8.A.45 The Essential MCU Regulator EMRE (EMRE) Family
The mitochondrial uniporter (1.A.77) is a highly selective calcium channel in the organelle's inner membrane. Its molecular components include the two EF-hand-containing calcium-binding proteins, mitochondrial calcium uptake 1 (MICU1) and MICU2 as well as the oligomeric pore-forming subunit, mitochondrial calcium uniporter (MCU) in animals. Sancak et al. 2013 achieved a full molecular characterization of the uniporter holocomplex. Quantitative mass spectrometry of the affinity-purified complex revealed the presence of MICU1 and MICU2 (TC#8.A.44), MCU and its paralog MCUb (1.A.77), and an essential MCU regulator (EMRE), a 10-kilodalton protein with a single transmembrane domain. In its absence, uniporter channel activity was lost despite intact MCU expression and oligomerization. EMRE was required for the interaction of MCU with MICU1 and MICU2. Hence, EMRE is essential for in vivo uniporter current and bridges the calcium-sensing role of MICU1 and MICU2 with the calcium-conducting role of MCU (Sancak et al. 2013). EMRE interacts with MCU and MICU via its transmembrane helices. It maintains tight MICU regulation of the MCU pore, a role that involves EMRE binding to MICU1 using its conserved C-terminal polyaspartate tail. EMRE ensures that all transport-competent uniporters are tightly regulated, responding appropriately to a dynamic intracellular Ca2+ landscape (Tsai et al. 2016). It is essential for MCU activity in mice (Liu et al. 2020).

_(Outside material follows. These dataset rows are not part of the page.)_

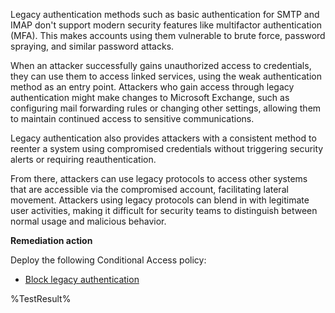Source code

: Legacy authentication methods such as basic authentication for SMTP and IMAP don't support modern security features like multifactor authentication (MFA). This makes accounts using them vulnerable to brute force, password spraying, and similar password attacks. 

When an attacker successfully gains unauthorized access to credentials, they can use them to access linked services, using the weak authentication method as an entry point. Attackers who gain access through legacy authentication might make changes to Microsoft Exchange, such as configuring mail forwarding rules or changing other settings, allowing them to maintain continued access to sensitive communications. 

Legacy authentication also provides attackers with a consistent method to reenter a system using compromised credentials without triggering security alerts or requiring reauthentication. 

From there, attackers can use legacy protocols to access other systems that are accessible via the compromised account, facilitating lateral movement. Attackers using legacy protocols can blend in with legitimate user activities, making it difficult for security teams to distinguish between normal usage and malicious behavior. 

**Remediation action**

Deploy the following Conditional Access policy:

- [Block legacy authentication](https://learn.microsoft.com/entra/identity/conditional-access/policy-block-legacy-authentication)
<!--- Results --->
%TestResult%


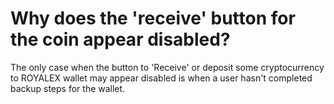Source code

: # Why does the 'receive' button for the coin appear disabled?

The only case when the button to 'Receive' or deposit some cryptocurrency to ROYALEX wallet may appear disabled is when a user hasn't completed backup steps for the wallet.

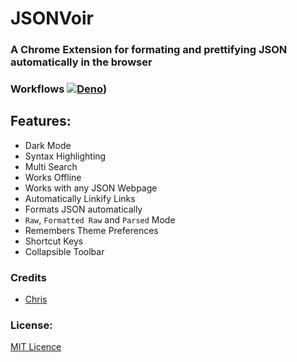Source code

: 
<!-- ![JSONVoir](https://github.com/chrispeterjeyaraj/jsonvoir/blob/main/images/banners/promo.png?raw=true) -->

# JSONVoir

### A Chrome Extension for formating and prettifying JSON automatically in the browser

### Workflows [![Deno](https://github.com/chrispeterjeyaraj/jsonvoir/actions/workflows/deno.yml/badge.svg?branch=main)](https://github.com/chrispeterjeyaraj/jsonvoir/actions/workflows/deno.yml))

## Features:
* Dark Mode
* Syntax Highlighting
* Multi Search
* Works Offline
* Works with any JSON Webpage
* Automatically Linkify Links
* Formats JSON automatically
* `Raw`, `Formatted Raw` and `Parsed` Mode
* Remembers Theme Preferences
* Shortcut Keys
* Collapsible Toolbar


<!-- ## Installation

**Method 1** - Install jsonvoir from [Chrome Web Store](https://chrome.google.com/webstore/detail/json-formatter/gpmodmeblccallcadopbcoeoejepgpnb)

**Method 2** - Install It locally
* clone/download this repo,
* open Chrome and go to chrome://chrome/extensions/,
* enable "Developer mode",
* click "Load unpacked extension",
* select the extension folder in this repo. -->

### Credits

* [Chris](https://github.com/chrispeterjeyaraj)

### License:

[MIT Licence](LICENSE)

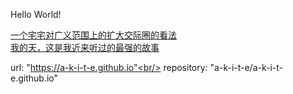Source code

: Hello World!


[一个宅宅对广义范围上的扩大交际圈的看法](https://a-k-i-t-e.github.io/social.html)<br/>
[我的天，这是我近来听过的最强的故事](https://a-k-i-t-e.github.io/story.html)<br/>



url: "https://a-k-i-t-e.github.io"<br/>
repository: "a-k-i-t-e/a-k-i-t-e.github.io"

EMRE controls MCU activity via its transmembrane helix, while using an N-terminal PKP motif to strengthen binding with MCU. Opening of MCU requires hydrophobic interactions mediated by MCU residues near the pore's luminal end. Enhancing these interactions by single mutation allows human MCU to transport Ca2+ without EMRE. EMRE may thus facilitate MCU opening by stabilizing the open state in a conserved MCU gating mechanism, present also in non-metazoan MCU homologs (Van Keuren et al. 2020). Effects of cardiac mitochondrial calcium uniporter inactivation via EMRE deletion have been documented (Chapoy Villanueva et al. 2023).